The third and last part of the challenge deals directly with models for food web structure: “Can we write stability criteria for consumer–resource matrices (i.e., where if \(M_{ij} >0\), then \(M_{ji} < 0\)) whose network structure (i.e., the position of the negative/positive coefficients) is determined by a popular model for food web structure?” This third part, although mathematically quite challenging, would have the most direct application to food web theory.

Beyond stability

RMT could have many other applications in ecology.

For example, recently ecologists recognized the important role of the transient dynamics displayed by ecological communities after disturbance (Hastings 2001). Neubert and Caswell (1997) showed that stable equilibria could be classified as reactive or nonreactive depending on whether small perturbations can (reactive) or cannot (non reactive) be amplified before decaying. Interestingly, while stability (will perturbations eventually subside?) is determined by the eigenvalues of \({\mathbf {M}}\), reactivity (are perturbations initially amplified?) is controlled by that of the “Hermitian (symmetric) part” of the community matrix \({\mathbf {M}}\), defined as \({\mathbf H} = ({\mathbf M} + {\mathbf M}^T) / 2\). Because also \(\mathbf {H}\) is a random matrix, it is a matter of simple algebra to derive “reactivity criteria” (Tang and Allesina 2014). Transient dynamics can be described by other quantities related to matrices derived from \({\mathbf {M}}\). For example, the maximum amplification of perturbations is controlled by the matrix exponential \(e^{{\mathbf M}} = \sum _0^\infty {\mathbf M}^k / k!\) (Neubert and Caswell 1997), which could also be attacked using RMT.

Besides transient dynamics of ecological communities, random matrices could play an important role in providing null models for other ecological disciplines. For example, take metacommunities. We have a landscape, and habitable patches are scattered in the landscape. These patches are connected by dispersal, forming a dispersal matrix, whose coefficients are typically functions of the distance between patches. Hanski and Ovaskainen (2000) have shown that the relationship between the leading eigenvalue of the dispersal matrix (dubbed the “metapopulation capacity”) and the extinction rate for the population determine persistence. As such, one could use RMT to generate the expected persistence of the metapopulation when patches are randomly scattered in the landscape.
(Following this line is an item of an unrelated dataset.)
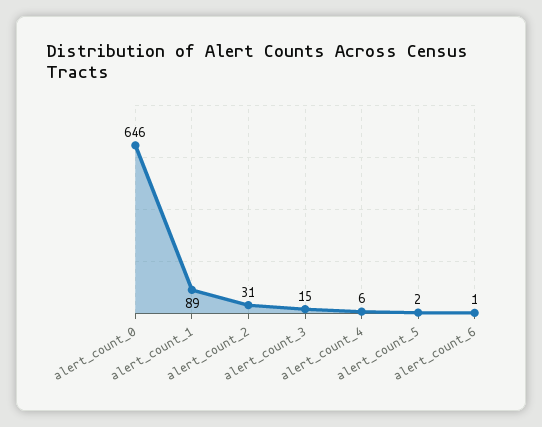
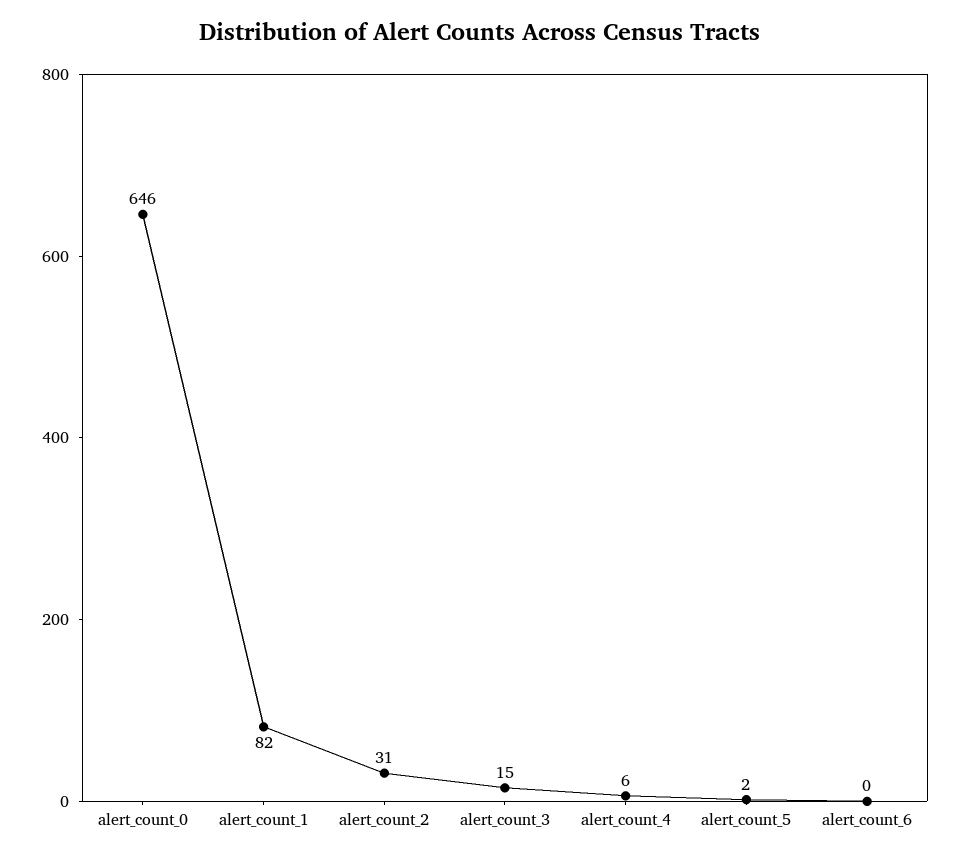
alert_count_1: 89 -> 82
alert_count_6: 1 -> 0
These “occupancy models” for metapopulations, in which the quantity being modeled is the presence/absence of a species in a patch, share many similarities with susceptible-infective-susceptible (SIS) models for infectious diseases. Take an SIS model unfolding on a network: individuals are connected by infection rates (\(\beta _{ij}\)), forming a “contact matrix”: again, the ratio between the leading eigenvalue of the contact matrix and the recovery rate strongly influence the occurrence and the size of epidemics (Van Mieghem and Cator 2012). Also in this case, RMT could help understanding which are the drivers of epidemics occurring on networks.

Conclusions

After more than 40 years, two of the main intuitions of May’s original article are still highly relevant for theoretical biology. First, biological systems are large: the gene-regulatory network of yeast is composed of about 6,000 genes, the richest ecosystems contain more than 10,000 species, and the contact network for the spread of influenza in the Chicago area would count millions of nodes. Second, the interactions between the genes/organisms/populations vary in time and space, and are highly dependent on environmental conditions. As such, there is not “a network” we can measure, but rather a statistical ensemble of networks sharing similar characteristics.

RMT is ideally suited to deal with this problem. We can introduce relevant rules for the construction of the random matrix and analytically probe the consequences of each constraint. Clearly, there are a number of important limitations that need to be overcome in order to make this approach more biologically relevant, and we have listed the more pressing issues in the preceding sections. For each obstacle we can overcome, we can incorporate into our matrices more and more biological realism, and thus construct better and more cogent null-models.